Михель и Франц успели перебрать все темы разговора, одуреть от бесконечных партий в кости, а Обахт все еще не возвращался. Скука была жуткая, того и гляди заснешь, рот кривился зевотою, и тогда они вспомнили, что Обахта нет уже два часа.
— Черт его знает, где он, — проговорил Франц и поднялся во весь свой гигантский рост. — Давай-ка поборемся.
— Да иди ты… я того и гляди выверну от зевоты скулу, а он тут еще лезет.
— Давай поборемся. Ну что тебе стоит. Будь доволен тем, что выиграл у меня два с половиной талера, и дай в отместку разок тебя на пол кинуть.
— Тебе что, скучно? А ты не играй, это я тебя обучаю, а то ты вовек не попадешь домой.
— Так скучно же.
— А скучно, так займись насущными вопросами. Вот Обахта что-то долго не было — над этим и думай.
— А и в самом деле долго не было, — забеспокоился Франц. — Что это с ним. Давай от скуки посмотрим, целы ли наши кролики в клетках, а? Пойдем, камрад.
— Да пошел ты к черту, иди сам, если хочется.
— А что ты думаешь, и пойду.
Франц пошел осматривать камеры, и когда открыл глазок четвертой, то вдруг растерялся и позвал сдавленным голосом:
— Михель, иди-ка сюда. Тут такое…
По тону второй часовой понял, что случилось нечто необычное, и, с неохотой поднявшись с насиженного места, подошел к товарищу.
— Ну, что там у тебя?
— Нет, нет — ты только посмотри.
Картина, которая им открылась, была не потрясающей, но во всяком случае необычной: на полу мигал каганец и невдалеке от него на камне пола виднелась лужа крови. Сам заключенный лежал на соломе, укрывшись тряпьем.
Франц решительно открыл дверь, и их изумило, что она не заперта.
— Куда ты?
— Я войду.
— Не смей. Мы не имеем права. Подождем Обахта.
— Брось. Надо войти. Он, очевидно, мертвый.
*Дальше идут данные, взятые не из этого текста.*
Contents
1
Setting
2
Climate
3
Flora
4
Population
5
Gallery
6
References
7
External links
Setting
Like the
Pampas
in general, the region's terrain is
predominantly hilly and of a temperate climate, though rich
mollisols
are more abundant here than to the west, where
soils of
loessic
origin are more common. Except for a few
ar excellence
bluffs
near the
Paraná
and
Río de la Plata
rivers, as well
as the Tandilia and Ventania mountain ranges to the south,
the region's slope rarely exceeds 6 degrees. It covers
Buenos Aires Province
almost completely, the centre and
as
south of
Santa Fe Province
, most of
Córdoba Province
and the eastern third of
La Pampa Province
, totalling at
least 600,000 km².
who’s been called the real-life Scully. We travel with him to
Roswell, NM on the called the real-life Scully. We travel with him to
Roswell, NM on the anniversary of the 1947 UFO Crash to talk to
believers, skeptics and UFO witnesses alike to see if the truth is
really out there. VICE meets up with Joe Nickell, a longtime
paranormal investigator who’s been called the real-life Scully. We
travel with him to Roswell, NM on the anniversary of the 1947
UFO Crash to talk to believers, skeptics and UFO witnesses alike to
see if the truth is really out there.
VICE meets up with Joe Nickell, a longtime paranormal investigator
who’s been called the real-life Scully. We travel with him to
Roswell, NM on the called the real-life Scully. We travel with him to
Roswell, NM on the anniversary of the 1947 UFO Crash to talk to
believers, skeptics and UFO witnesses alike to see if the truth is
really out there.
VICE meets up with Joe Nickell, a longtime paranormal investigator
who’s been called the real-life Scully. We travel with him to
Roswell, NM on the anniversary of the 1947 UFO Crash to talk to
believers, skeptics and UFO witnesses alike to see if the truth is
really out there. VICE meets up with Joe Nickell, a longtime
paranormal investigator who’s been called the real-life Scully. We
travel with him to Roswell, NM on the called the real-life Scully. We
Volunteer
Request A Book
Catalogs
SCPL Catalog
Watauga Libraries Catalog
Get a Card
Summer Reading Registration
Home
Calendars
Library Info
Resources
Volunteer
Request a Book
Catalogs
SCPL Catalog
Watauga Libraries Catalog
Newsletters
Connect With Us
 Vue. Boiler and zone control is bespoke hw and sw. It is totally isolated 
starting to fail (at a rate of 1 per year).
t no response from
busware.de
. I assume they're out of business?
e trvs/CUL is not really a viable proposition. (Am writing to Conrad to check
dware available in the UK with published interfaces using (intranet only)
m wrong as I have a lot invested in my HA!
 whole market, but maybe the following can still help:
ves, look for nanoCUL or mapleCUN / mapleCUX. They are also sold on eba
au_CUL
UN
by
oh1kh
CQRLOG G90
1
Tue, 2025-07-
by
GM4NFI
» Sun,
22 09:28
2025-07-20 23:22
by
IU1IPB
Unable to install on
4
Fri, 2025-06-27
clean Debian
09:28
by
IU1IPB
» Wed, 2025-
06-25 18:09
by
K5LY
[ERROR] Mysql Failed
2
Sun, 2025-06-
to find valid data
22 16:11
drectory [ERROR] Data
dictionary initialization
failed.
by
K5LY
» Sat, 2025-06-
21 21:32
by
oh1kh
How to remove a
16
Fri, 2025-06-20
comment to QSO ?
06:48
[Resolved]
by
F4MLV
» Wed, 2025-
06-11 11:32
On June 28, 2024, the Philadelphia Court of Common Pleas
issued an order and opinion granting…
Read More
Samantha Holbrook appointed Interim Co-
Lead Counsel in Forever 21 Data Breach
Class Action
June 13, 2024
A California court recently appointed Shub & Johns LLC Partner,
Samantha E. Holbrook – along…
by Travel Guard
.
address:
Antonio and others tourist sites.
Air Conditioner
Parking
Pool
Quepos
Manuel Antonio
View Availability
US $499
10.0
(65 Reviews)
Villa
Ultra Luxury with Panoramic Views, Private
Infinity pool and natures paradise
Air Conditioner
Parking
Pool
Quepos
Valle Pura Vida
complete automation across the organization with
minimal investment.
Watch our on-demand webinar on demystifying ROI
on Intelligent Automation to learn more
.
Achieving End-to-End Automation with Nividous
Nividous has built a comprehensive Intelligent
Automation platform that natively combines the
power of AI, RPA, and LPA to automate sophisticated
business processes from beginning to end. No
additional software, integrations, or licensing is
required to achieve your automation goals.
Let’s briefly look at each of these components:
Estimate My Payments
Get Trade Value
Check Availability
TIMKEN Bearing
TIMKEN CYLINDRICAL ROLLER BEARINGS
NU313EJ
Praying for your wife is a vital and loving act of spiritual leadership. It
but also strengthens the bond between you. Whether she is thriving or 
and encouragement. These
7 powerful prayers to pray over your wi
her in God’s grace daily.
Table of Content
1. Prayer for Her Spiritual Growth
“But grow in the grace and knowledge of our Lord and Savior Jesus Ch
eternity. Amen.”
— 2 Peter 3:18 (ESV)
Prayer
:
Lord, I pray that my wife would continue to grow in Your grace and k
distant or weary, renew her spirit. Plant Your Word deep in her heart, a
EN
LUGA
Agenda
Франц метнулся в камеру и сдернул тряпье с лежащего. Им представилось оскаленное лицо Обахта с черным сгустком крови на голове. Франц успел только сказать: «Поднимай тревогу! — и бросился в коридор с криком: — Караульные, сюда! Побег!»
Через десять минут, когда на их зов сбежались и прибыл из башни св. Фомы сам Патш, оба часовых, запинаясь и сбиваясь, рассказали обо всем случившемся. Патш вызверился и завопил, тыкая кулаком в воздух:
— Как же вы, стервы, пропустили его!
Франц ответил ему, опуская глаза:
— Он шел медленно в своем плаще, всякий бы его узнал. Мы думали, что Обахт пошел к вам.
— Да вы понимаете, что вы сделали, недоноски?
Франц понял, что грозит опасность быть преданным суду, и ответил покорно:
— Он махнул нам жестом Обахта, он шел его походкой, он… даже… сказал нам его голосом, ты помнишь, Михель, он сказал нам, что идет к вам. Мы не видели только его лица. Это колдовство.
— Рассказывай, — напустился Патш. — Ну, если это не так… Ну-ка, Михель, правда то, что он сказал?
— Правда, — ответил подавленно Михель, он совсем потерял мужество, но решил лгать как можно изворотливее.
— Хорошо, — несколько смягчился Патш, — теперь надо гнаться за ним.
И смотрите, если он уйдет — я сдеру с вас шкуру. За мной!
Идти за Патшем было вовсе не трудно из-за его хромоты, и они двинулись вперед.
Сторож у Жабьей Норы рассказал им все, что знал. Да, Обахт действительно проходил, он окликнул его, тот ответил… да, ответил что-то… вроде «погоди» (сторож сразу унюхал, куда дует ветер, и как истинная лиса решил тоже лгать до последней возможности). Тогда Патш, которому нога затрудняла движение, послал в башню св. Фомы к Церберу (его так называли все, будто у него не было собственного имени) с вопросом: не проходил ли там Обахт. Ответ последовал: нет, не проходил. Отрицали и другие караульные.